Excerpted data:

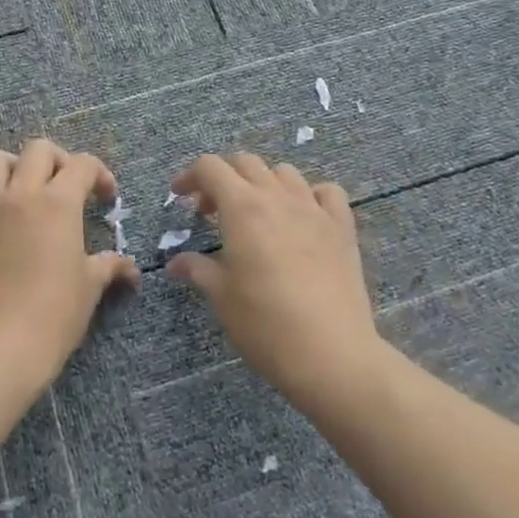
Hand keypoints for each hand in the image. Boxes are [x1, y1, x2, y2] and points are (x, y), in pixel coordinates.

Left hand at [0, 140, 139, 397]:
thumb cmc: (52, 316)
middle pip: (38, 149)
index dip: (99, 174)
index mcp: (58, 203)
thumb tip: (130, 268)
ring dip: (11, 167)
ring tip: (21, 189)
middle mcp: (21, 193)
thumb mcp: (89, 289)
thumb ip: (109, 267)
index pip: (82, 164)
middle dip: (57, 160)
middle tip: (65, 187)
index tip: (105, 198)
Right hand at [168, 153, 385, 415]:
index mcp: (242, 207)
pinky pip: (326, 192)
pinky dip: (310, 195)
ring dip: (263, 182)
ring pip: (284, 172)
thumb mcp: (222, 296)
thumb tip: (176, 263)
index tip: (180, 196)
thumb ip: (198, 270)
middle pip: (245, 162)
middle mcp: (277, 196)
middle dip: (223, 176)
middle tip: (211, 210)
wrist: (331, 355)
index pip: (210, 167)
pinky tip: (303, 216)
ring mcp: (313, 209)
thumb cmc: (266, 324)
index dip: (190, 176)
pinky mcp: (342, 227)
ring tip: (256, 212)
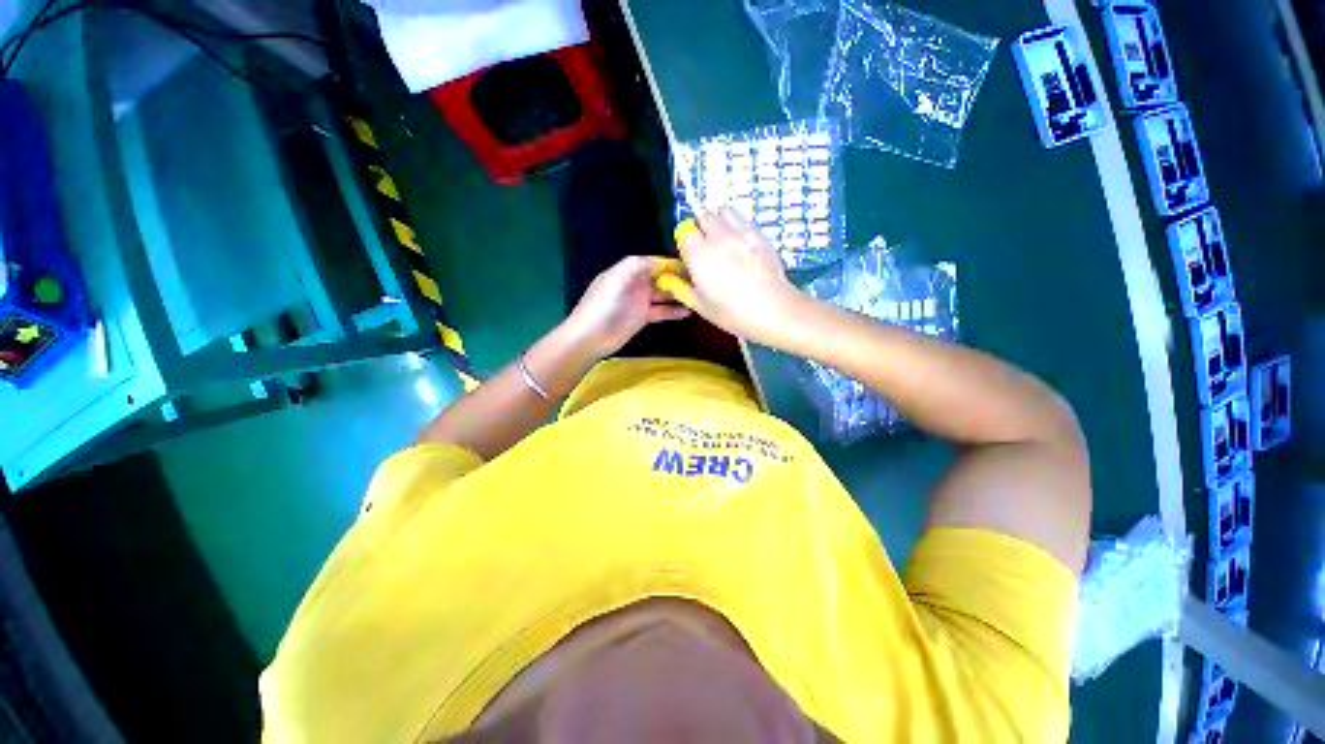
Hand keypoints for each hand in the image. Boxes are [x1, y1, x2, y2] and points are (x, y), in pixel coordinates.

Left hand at [564, 255, 691, 356]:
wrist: (589, 338)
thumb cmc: (603, 306)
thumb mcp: (618, 280)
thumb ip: (637, 266)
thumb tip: (662, 261)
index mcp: (629, 270)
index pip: (655, 262)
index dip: (672, 264)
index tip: (692, 266)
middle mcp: (636, 283)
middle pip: (662, 277)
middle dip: (679, 279)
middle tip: (701, 283)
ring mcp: (640, 301)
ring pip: (664, 294)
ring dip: (679, 295)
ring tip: (699, 297)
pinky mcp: (642, 317)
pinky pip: (662, 311)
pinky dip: (674, 311)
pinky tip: (688, 312)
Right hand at [672, 207, 802, 345]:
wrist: (774, 310)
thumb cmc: (732, 313)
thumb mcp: (701, 306)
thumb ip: (681, 288)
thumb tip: (667, 279)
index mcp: (699, 254)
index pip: (684, 230)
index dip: (685, 241)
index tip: (690, 256)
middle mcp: (719, 236)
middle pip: (704, 215)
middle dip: (701, 227)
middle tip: (706, 248)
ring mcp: (742, 232)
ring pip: (725, 210)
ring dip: (720, 221)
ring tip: (724, 241)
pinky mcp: (761, 234)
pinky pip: (744, 220)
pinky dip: (738, 227)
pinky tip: (743, 247)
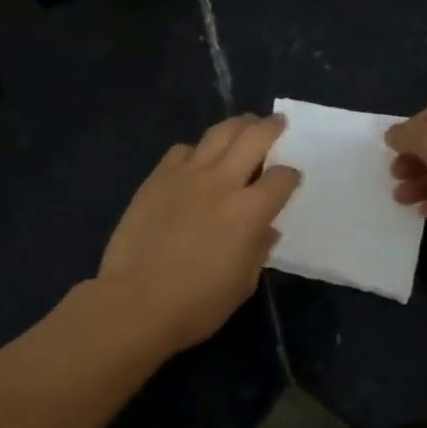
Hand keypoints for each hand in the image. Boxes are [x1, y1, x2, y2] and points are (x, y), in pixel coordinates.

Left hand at [98, 114, 300, 351]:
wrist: (135, 302)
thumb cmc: (196, 304)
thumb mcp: (242, 284)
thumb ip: (257, 250)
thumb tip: (265, 230)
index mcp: (250, 212)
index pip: (282, 178)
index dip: (290, 176)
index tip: (290, 179)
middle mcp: (222, 183)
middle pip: (254, 138)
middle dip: (271, 128)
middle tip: (277, 123)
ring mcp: (187, 176)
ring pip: (218, 134)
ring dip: (237, 125)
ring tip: (244, 124)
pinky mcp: (157, 178)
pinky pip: (182, 150)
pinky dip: (196, 150)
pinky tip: (197, 159)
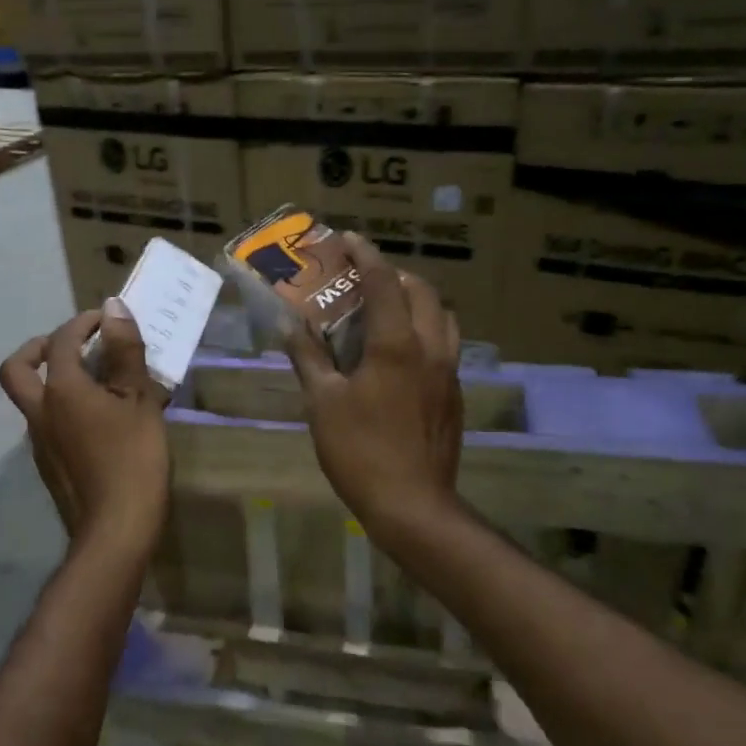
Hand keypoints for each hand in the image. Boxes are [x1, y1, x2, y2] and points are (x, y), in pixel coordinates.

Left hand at [0, 298, 169, 555]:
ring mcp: (40, 443)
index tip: (105, 320)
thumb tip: (112, 308)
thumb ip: (125, 352)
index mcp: (61, 390)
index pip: (62, 341)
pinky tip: (101, 423)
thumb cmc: (133, 458)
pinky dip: (66, 410)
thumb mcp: (138, 400)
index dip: (82, 323)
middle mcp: (40, 412)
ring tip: (97, 383)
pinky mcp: (50, 467)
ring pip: (33, 399)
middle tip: (69, 346)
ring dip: (54, 381)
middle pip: (18, 369)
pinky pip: (49, 424)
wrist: (115, 530)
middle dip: (38, 348)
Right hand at [287, 234, 462, 535]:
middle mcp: (430, 349)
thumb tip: (291, 327)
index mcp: (396, 345)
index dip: (365, 256)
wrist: (413, 505)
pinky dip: (426, 332)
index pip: (383, 283)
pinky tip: (402, 356)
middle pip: (422, 292)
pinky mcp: (455, 396)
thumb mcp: (323, 404)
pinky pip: (446, 346)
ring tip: (389, 311)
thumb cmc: (360, 451)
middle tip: (365, 280)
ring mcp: (449, 373)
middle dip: (395, 275)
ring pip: (442, 318)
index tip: (347, 240)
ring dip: (418, 302)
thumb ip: (309, 359)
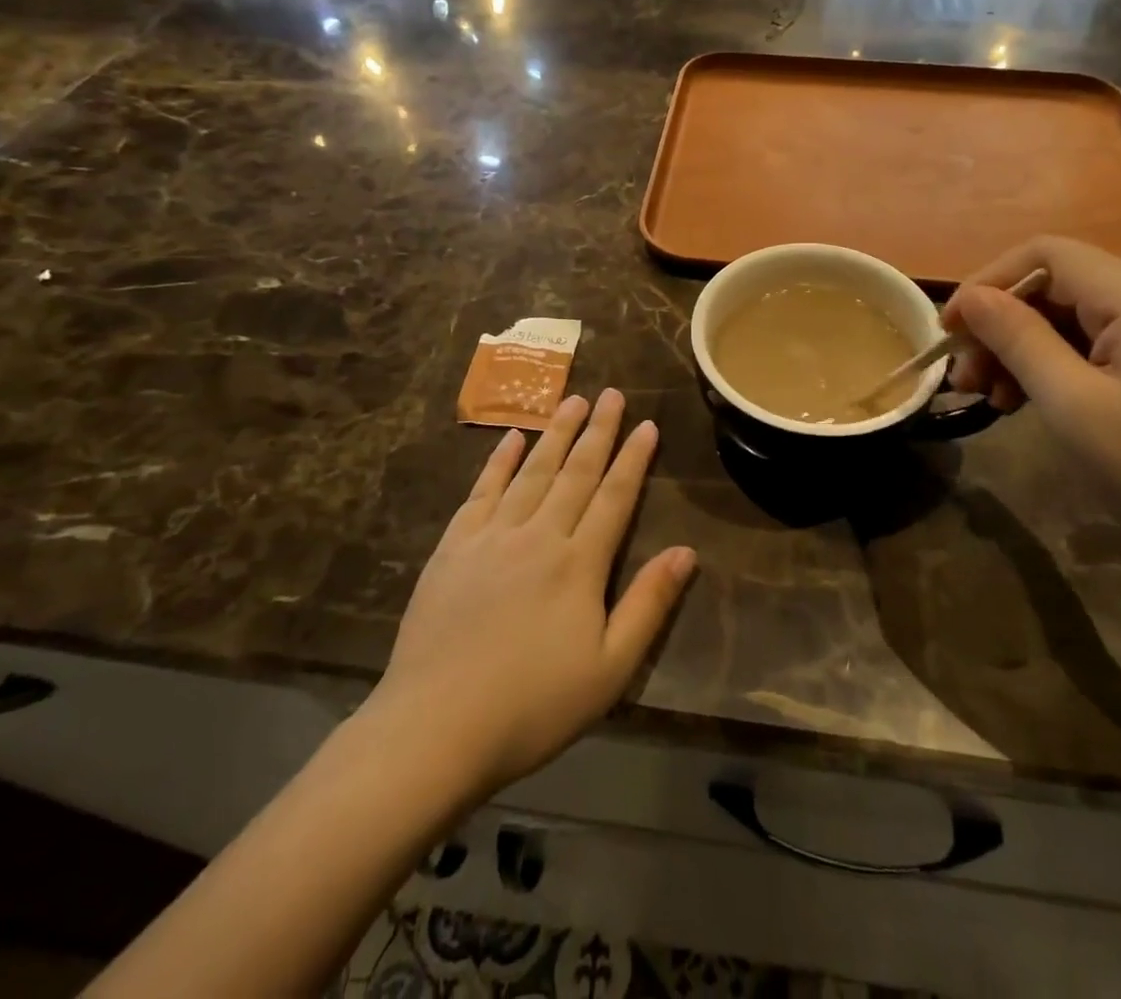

Task to complete:
Would you copy, exactly, each line from the start of the listing above through the line with "thumb mcp: (89, 289)", both ends included, but none of the pictures?

Solution for this problem:
Hand keypoints for each hand in the image. Boxes are [x1, y1, x2, y2] and points are (x, y), in pixel coordinates.

Left hand at [0, 140, 139, 397]:
thumb cmc: (52, 316)
middle pip: (38, 149)
index dip: (99, 174)
index mcp: (58, 203)
thumb tip: (130, 268)
ring dip: (11, 167)
ring tip: (21, 189)
middle mcp: (21, 193)
thumb mcp: (89, 289)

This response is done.